What You Need to Know about Health Records, Personal Health Record
Health Records, Personal Health Record (PHR) may be a collection of health-related information that’s documented and maintained by the individual concerned. The data stored within Personal Health Record varies from person to person and from system to system. Here, the information during a typical record might include:
Information about Health Records, Personal Health Record:
- Case history
- Information about any condition or disease
- List of medicine taken
- Hospitalization records
- Information about the operation or procedure performed
How The Term Health Records, Personal Health Record has Evolved?
Health Records, Personal Health Record has been around since the 1990s. It wasn’t until 2007 that major technology companies. Like Microsoft and Google, began creating and offering PHR products, consistent with the American Health Lawyers Association. Google PHR products are not any longer available.
This was followed by the creation of Dossia, a web-based framework for PHR, in 2008 by a consortium of companies including Walmart and AT&T.
There are some debate about what constitutes PHR. Ultimately, this boils right down to a stand-alone PHR versus a tethered PHR.
With Health Records, Personal Health Record, patients enter information into their own records. Therefore, the information is stored on the patient’s computer or the web. Patients can decide whether to share their information. They are like care providers, relations, or anyone else involved.

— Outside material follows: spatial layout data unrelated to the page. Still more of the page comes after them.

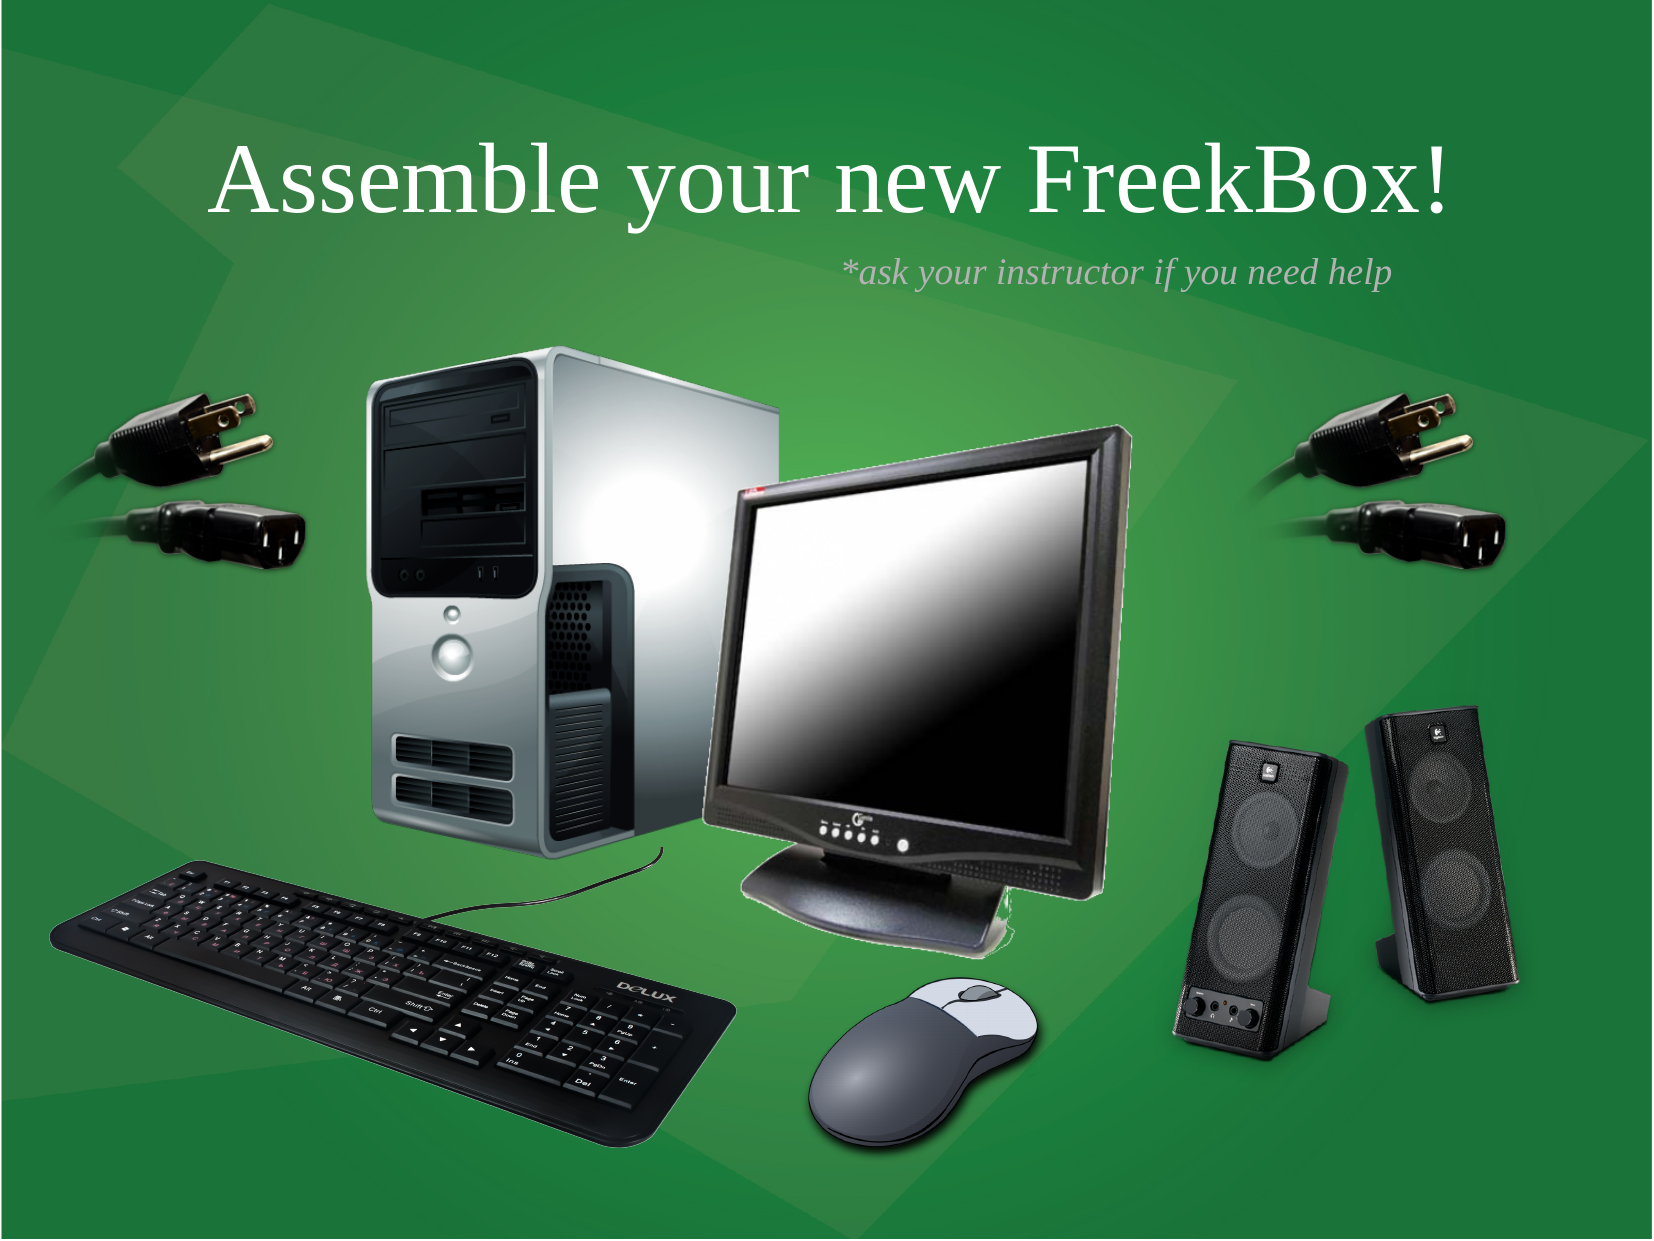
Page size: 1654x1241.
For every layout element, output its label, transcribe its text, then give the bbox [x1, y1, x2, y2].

text_box *ask your instructor if you need help [825, 243, 1501, 301]
title Assemble your new FreekBox! [86, 75, 1576, 283]
picture [0, 0, 1652, 1241]
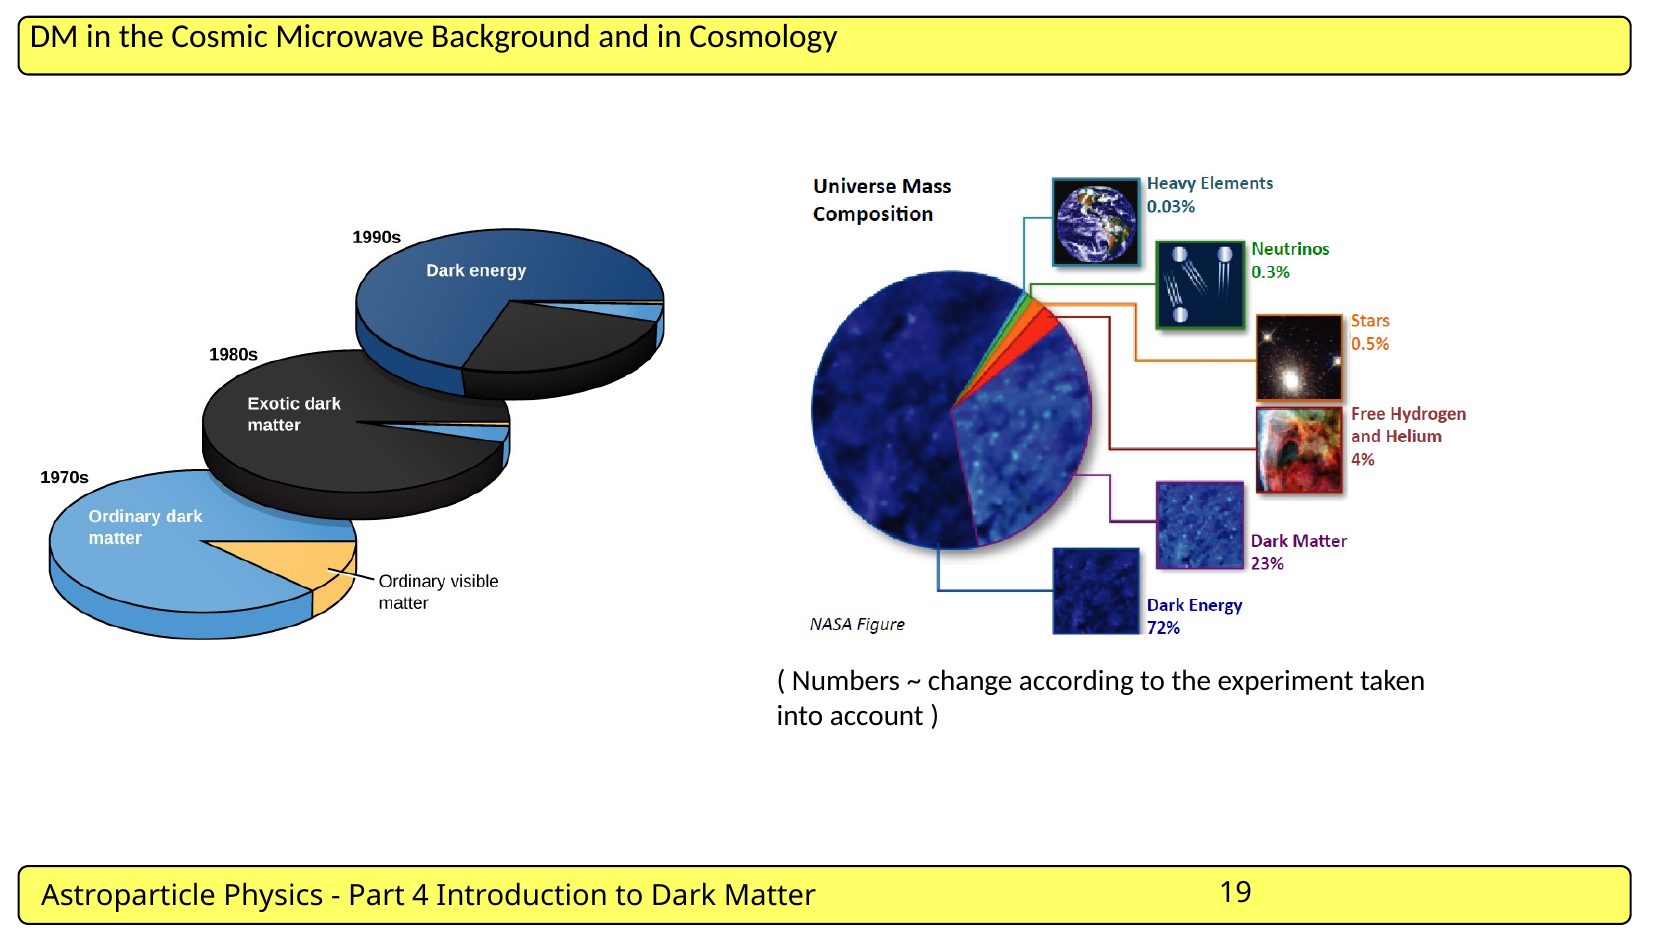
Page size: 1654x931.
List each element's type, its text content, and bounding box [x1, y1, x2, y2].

text_box Astroparticle Physics - Part 4 Introduction to Dark Matter [40, 876, 939, 931]
picture [40, 228, 665, 640]
text_box ( Numbers ~ change according to the experiment taken into account ) [761, 654, 1487, 740]
picture [758, 157, 1487, 655]
text_box [1218, 873, 1604, 931]
text_box DM in the Cosmic Microwave Background and in Cosmology [15, 15, 949, 69]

In some cases, a stand-alone PHR can also receive data from external sources, like a laboratory or provider. However, within the end, the knowledge within the PHR is managed by the individual. Many consider this to be true PHR.

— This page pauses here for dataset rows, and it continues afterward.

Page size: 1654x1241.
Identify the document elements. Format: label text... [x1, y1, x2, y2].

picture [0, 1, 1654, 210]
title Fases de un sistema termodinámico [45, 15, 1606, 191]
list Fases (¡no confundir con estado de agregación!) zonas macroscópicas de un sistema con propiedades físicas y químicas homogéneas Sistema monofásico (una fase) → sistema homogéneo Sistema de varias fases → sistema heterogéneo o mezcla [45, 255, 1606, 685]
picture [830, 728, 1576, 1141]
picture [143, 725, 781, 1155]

On the opposite hand, a tethered PHR is tied to an exact healthcare organization’s electronic health record (EHR) system. It means, patients can access their records within the tethered PHR via a secure portal. Many believe that a tethered PHR and a patient portal are an equivalent thing and, therefore, a tethered PHR isn’t really a PHR.
Benefits of Health Records, Personal Health Record
Increased Patient Engagement
Having the knowledge and tools to manage health and therefore the ability to trace health over time helps engage patients in their own health care. Furthermore, much of what patients do for his or her health takes place outside the four walls of the physician’s office. PHRs allow patients to document these events.
Better Access to Patient Information
In an emergency or when a patient is traveling, Health Records, Personal Health Record helps ensure their health information is out there whenever they have it.
Improved Management of Data from Multiple Providers
PHR helps patients manage information from multiple providers and may help improve coordination of care.
Reduced Administrative Costs
PHR reduces the burden on healthcare organizations so staff will spend less time checking out information that patients request and responding to patient questions.
Better Patient Provider Communication
PHR can improve communication between patients and doctors by providing an immediate and secure method of communication.
Ability To Manage Family Health Care
PHR can help caregivers, including relations, better manage patient care and help coordinate with other caregivers.
Barriers to Health Records, Personal Health Record
Despite the potential benefits, there are variety of challenges that PHR faces. They are such as privacy and security concerns to lack of use and adoption.
Concerns about data accuracy arise when patients or consumers log in and update their own health records. Sometimes, users got to be told and guided on the way to abstract relevant information from prescription labels and test reports, for instance.
Data Privacy and Security
There are less stringent data protection requirements for PHR. Vendors which provide stand-alone PHRs aren’t covered by the insurance Portability and Accountability Act (HIPAA). It is because they’re not protected entities like hospitals. Only PHRs tethered to a health care organization’s EHR are covered.
The Issue of Differences and Adoption Rates
A study published within the Journal of Medical Internet Research estimated that 75% of consumers are expected to possess adopted PHR by 2020. The digital divide has been created because of consumers having low computer competence and health literacy. Consumers with low literacy levels tend to not use PHR.
Health Records, Personal Health Record Software
There are several PHR options out there for patients to use. Here are some samples of the available options:
Backed by companies like Walmart, Intel, et al., Dossia provides unbound PHRs extracted from multiple data sources and allows patients to take care of their PHRs whether or not patients change health plans, doctors, or employers.
Microsoft PHR enables the organization of loved one health data, preparation for doctor appointments and unforeseen emergencies, and comprehensive examination of patient health.
WebMD offers a PHR that permits patients to stay personal and family health records.
This PHR from the American Health Information Management Association (AHIMA) offers medical history storage for the elderly, seniors, chronically ill, and caregivers.